──────── PROVIDED DATA
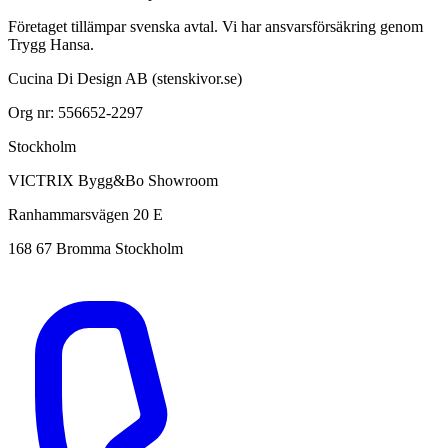
Företaget tillämpar svenska avtal. Vi har ansvarsförsäkring genom
Trygg Hansa.
Cucina Di Design AB (stenskivor.se)
Org nr: 556652-2297
Stockholm
VICTRIX Bygg&Bo Showroom
Ranhammarsvägen 20 E
168 67 Bromma Stockholm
────────────────
* **EXERCISE AIM**: With images omitted, retype the data word for word.

* **FINISHED TASK**:
Företaget tillämpar svenska avtal. Vi har ansvarsförsäkring genom
Trygg Hansa.
Cucina Di Design AB (stenskivor.se)
Org nr: 556652-2297
Stockholm
VICTRIX Bygg&Bo Showroom
Ranhammarsvägen 20 E
168 67 Bromma Stockholm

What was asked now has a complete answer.